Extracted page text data
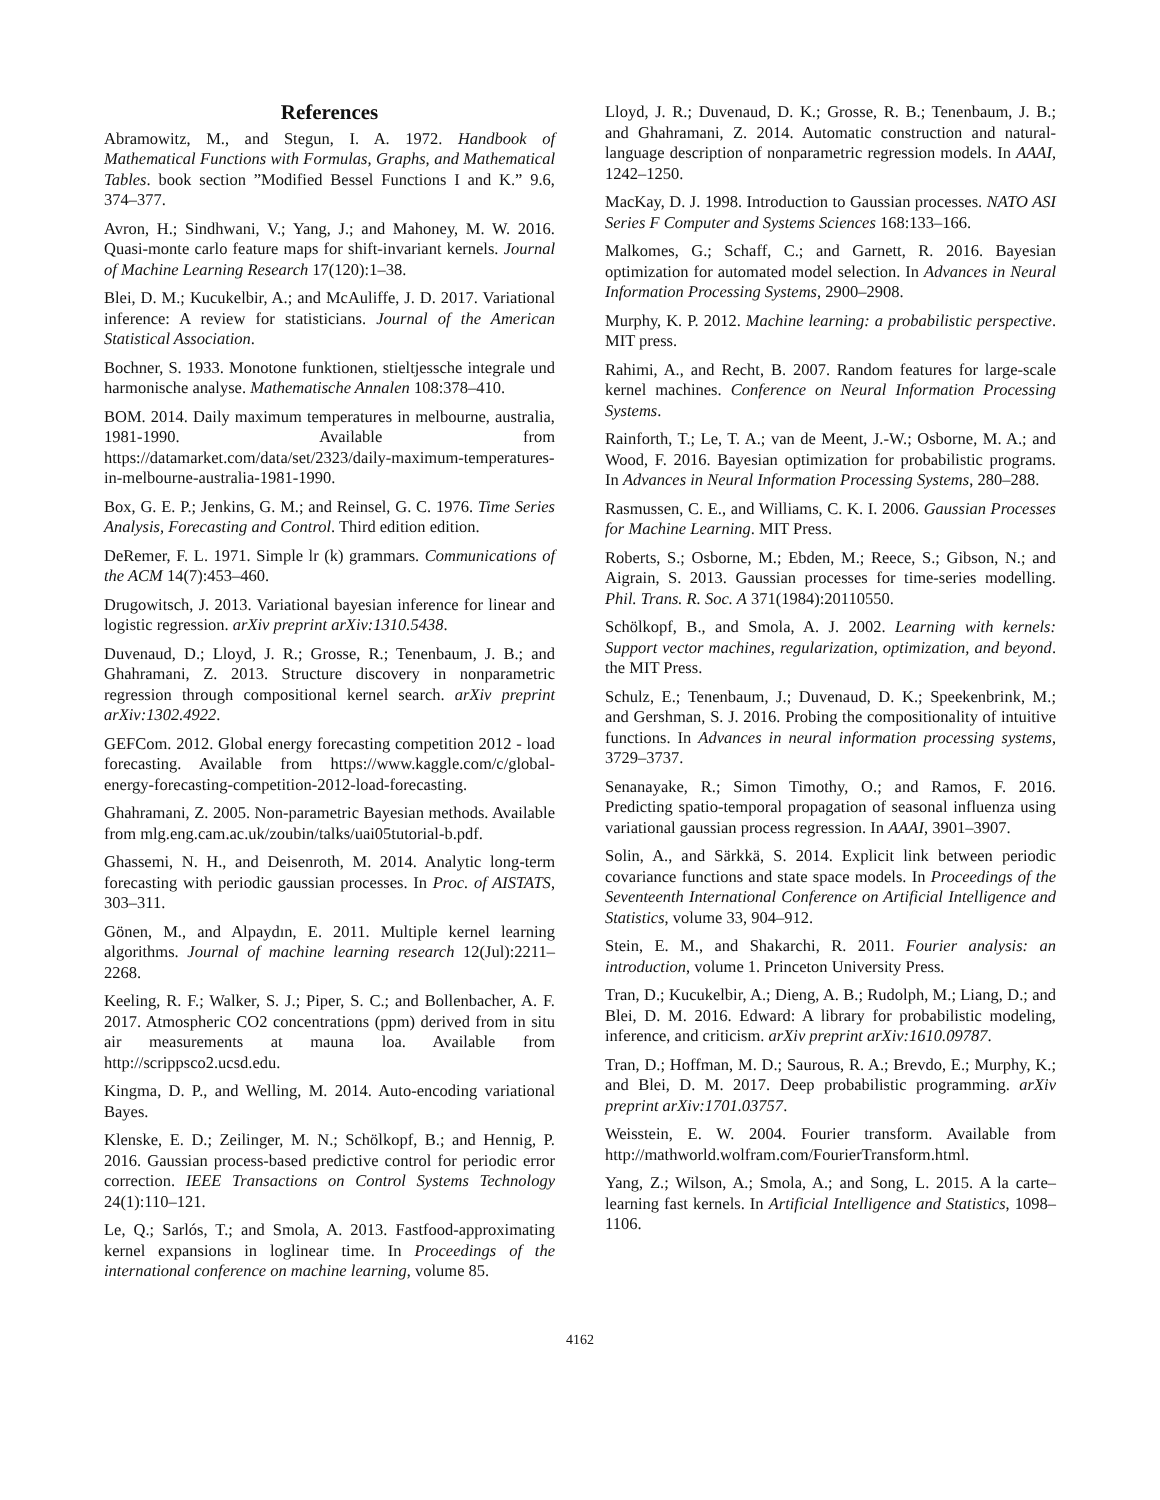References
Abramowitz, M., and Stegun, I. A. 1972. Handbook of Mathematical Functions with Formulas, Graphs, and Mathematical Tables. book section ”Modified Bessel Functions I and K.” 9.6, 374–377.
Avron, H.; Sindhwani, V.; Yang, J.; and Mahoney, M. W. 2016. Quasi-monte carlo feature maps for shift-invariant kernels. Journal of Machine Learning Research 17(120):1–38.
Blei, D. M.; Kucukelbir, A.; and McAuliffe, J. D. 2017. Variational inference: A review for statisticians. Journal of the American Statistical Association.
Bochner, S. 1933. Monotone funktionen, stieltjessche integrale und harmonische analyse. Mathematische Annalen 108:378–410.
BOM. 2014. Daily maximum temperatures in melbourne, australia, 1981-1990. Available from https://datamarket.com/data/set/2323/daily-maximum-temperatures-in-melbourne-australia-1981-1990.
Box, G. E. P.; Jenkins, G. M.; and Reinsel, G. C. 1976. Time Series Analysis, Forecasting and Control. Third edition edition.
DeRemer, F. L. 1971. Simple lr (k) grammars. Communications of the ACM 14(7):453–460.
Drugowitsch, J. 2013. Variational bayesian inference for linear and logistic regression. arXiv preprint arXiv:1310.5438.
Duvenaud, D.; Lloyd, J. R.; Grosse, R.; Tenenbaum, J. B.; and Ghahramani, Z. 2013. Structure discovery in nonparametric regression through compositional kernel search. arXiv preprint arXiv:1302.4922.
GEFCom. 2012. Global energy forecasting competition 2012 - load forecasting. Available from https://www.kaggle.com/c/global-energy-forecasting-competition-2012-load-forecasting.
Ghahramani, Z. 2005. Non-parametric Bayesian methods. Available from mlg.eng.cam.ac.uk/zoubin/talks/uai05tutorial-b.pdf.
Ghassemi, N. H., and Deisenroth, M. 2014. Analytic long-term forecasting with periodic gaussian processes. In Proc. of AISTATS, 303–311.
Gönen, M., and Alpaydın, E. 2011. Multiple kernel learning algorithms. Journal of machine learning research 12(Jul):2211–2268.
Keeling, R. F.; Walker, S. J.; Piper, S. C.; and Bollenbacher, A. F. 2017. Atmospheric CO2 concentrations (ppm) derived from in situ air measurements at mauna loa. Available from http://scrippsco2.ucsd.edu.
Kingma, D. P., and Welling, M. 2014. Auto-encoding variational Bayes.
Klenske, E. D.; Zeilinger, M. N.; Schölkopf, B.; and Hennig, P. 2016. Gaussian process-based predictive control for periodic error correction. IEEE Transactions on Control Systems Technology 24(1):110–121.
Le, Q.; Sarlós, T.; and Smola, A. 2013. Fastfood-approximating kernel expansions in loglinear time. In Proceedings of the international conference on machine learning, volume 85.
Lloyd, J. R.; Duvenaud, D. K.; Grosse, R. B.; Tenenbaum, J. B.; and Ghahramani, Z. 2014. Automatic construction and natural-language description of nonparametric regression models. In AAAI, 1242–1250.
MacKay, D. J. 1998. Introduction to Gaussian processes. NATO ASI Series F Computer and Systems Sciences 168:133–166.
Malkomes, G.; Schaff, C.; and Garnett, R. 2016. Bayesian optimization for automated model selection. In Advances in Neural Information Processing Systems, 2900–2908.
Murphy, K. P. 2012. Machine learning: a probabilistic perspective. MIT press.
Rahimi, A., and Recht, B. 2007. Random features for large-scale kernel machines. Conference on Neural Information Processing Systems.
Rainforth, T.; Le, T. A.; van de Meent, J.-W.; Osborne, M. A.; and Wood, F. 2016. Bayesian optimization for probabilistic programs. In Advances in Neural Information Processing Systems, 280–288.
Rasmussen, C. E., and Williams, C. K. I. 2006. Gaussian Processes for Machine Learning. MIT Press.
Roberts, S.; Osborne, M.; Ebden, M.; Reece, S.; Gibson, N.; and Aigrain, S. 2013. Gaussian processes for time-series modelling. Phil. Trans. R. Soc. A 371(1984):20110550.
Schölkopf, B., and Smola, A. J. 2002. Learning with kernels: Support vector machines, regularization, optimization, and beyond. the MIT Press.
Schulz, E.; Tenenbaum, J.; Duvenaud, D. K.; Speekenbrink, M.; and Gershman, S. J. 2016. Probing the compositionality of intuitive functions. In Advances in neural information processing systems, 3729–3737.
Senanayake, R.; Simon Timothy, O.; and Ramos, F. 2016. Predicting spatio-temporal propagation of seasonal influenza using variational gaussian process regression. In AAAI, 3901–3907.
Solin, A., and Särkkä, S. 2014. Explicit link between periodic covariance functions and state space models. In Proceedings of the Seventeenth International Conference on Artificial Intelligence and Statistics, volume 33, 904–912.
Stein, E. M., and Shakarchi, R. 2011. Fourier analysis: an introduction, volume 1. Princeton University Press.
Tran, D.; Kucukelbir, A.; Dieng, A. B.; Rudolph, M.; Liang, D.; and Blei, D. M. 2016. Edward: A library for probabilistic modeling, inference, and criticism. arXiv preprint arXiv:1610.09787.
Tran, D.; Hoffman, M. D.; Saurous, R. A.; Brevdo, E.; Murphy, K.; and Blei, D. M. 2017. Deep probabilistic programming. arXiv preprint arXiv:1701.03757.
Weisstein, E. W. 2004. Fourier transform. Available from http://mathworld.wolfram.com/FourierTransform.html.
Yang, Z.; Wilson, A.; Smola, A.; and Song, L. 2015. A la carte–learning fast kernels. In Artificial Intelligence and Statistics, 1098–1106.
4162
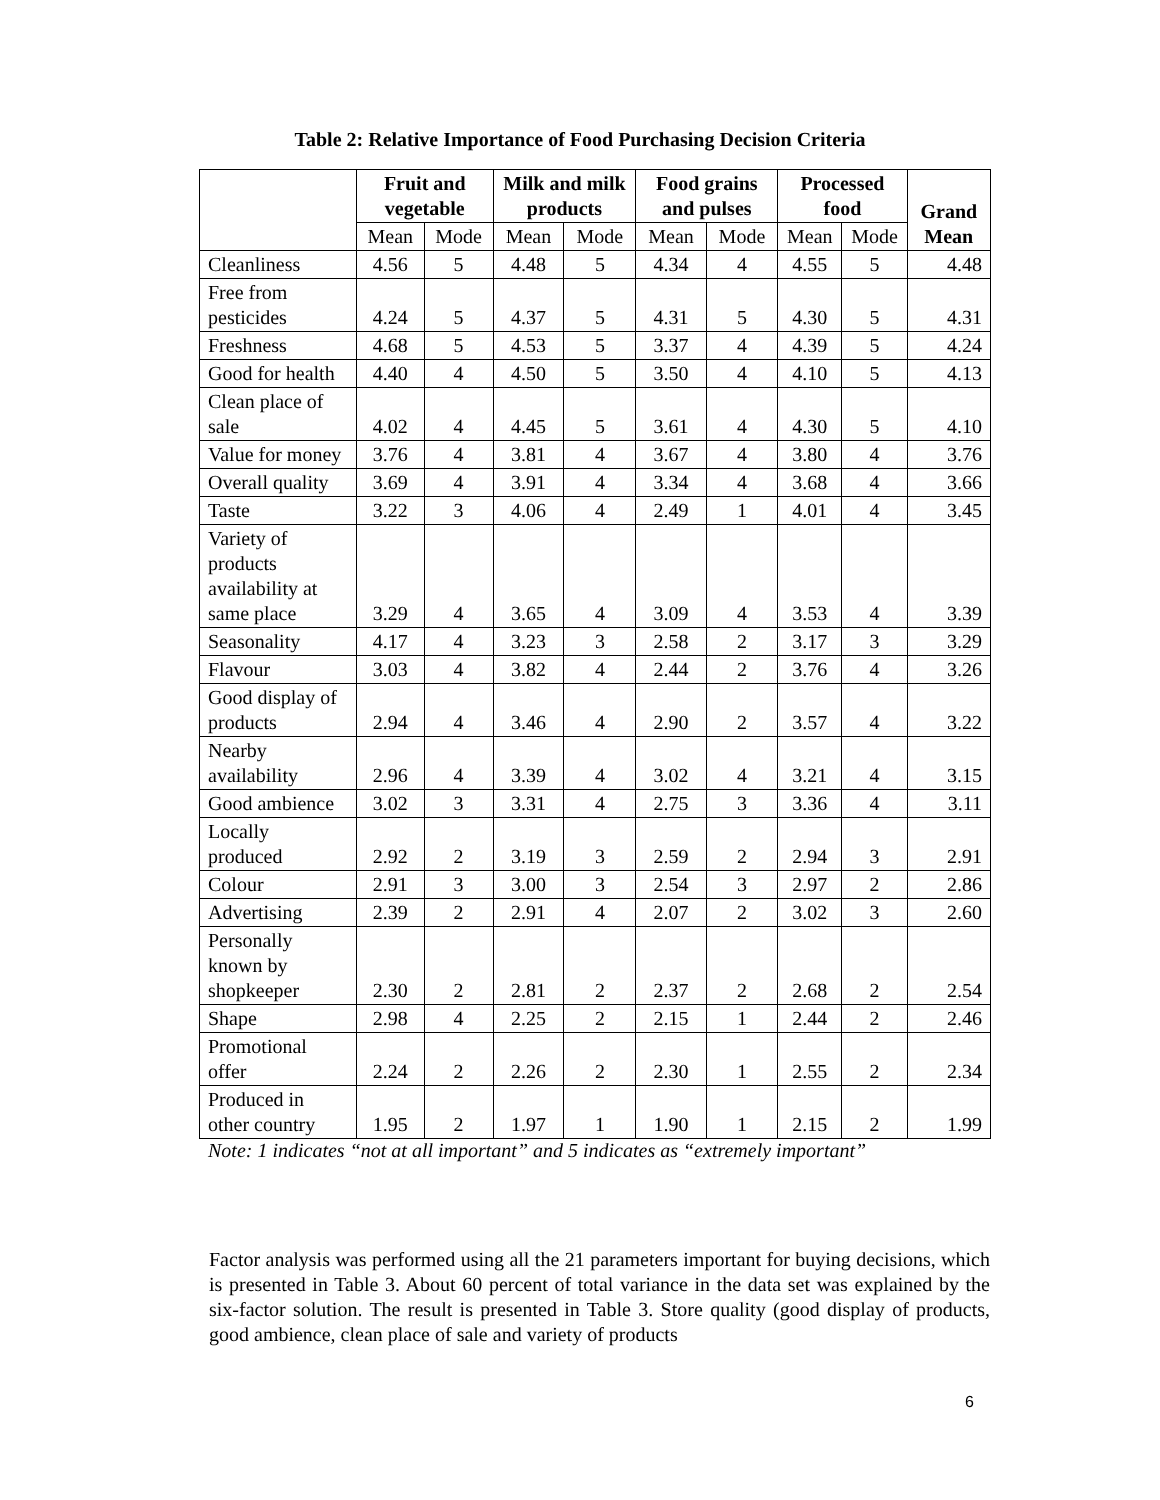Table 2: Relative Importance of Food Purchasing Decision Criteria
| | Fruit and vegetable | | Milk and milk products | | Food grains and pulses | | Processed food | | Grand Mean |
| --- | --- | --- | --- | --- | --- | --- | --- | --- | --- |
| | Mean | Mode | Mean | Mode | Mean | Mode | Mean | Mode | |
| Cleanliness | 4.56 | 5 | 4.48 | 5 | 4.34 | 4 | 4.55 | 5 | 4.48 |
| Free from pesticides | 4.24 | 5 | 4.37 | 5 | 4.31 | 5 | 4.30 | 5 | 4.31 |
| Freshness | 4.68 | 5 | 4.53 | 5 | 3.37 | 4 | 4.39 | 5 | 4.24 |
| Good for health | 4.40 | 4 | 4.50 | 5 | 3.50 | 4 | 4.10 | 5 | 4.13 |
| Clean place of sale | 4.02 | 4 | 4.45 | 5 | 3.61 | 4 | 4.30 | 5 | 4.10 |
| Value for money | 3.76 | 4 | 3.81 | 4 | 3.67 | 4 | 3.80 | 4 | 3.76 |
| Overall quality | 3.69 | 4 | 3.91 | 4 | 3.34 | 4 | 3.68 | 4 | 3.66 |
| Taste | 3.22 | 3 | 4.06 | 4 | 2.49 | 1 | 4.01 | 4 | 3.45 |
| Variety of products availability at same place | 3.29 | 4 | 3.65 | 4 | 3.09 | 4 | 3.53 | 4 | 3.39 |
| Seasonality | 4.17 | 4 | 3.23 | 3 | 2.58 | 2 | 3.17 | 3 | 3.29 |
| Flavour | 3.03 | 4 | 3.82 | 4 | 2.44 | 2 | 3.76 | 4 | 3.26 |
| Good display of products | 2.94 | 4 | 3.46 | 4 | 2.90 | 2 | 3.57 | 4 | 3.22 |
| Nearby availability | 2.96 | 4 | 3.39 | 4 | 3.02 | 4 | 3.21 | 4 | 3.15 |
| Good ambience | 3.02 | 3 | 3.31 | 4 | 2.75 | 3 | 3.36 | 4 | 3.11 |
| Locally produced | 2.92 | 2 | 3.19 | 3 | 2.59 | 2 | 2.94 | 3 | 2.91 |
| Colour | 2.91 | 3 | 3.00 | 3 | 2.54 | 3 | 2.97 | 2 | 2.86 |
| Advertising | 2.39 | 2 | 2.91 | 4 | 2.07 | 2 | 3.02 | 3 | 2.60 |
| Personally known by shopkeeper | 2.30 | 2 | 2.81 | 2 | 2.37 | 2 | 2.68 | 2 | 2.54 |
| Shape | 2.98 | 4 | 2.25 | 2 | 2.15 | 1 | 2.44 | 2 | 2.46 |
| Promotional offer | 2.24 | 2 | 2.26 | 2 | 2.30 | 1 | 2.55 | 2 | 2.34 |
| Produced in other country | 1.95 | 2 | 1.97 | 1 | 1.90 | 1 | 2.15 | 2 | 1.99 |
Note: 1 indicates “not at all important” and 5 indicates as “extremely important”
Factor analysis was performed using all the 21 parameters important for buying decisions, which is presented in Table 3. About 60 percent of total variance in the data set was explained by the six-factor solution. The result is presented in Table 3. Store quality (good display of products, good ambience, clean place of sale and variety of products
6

* _TASK TO COMPLETE_
Look above for the line that contains "2.94 | 3 | 2.91 |". Starting there, transcribe every line exactly until you have copied the line that contains "3.02 | 3 | 2.60 |".

* _OUTPUT_
| Locally produced | 2.92 | 2 | 3.19 | 3 | 2.59 | 2 | 2.94 | 3 | 2.91 |
| Colour | 2.91 | 3 | 3.00 | 3 | 2.54 | 3 | 2.97 | 2 | 2.86 |
| Advertising | 2.39 | 2 | 2.91 | 4 | 2.07 | 2 | 3.02 | 3 | 2.60 |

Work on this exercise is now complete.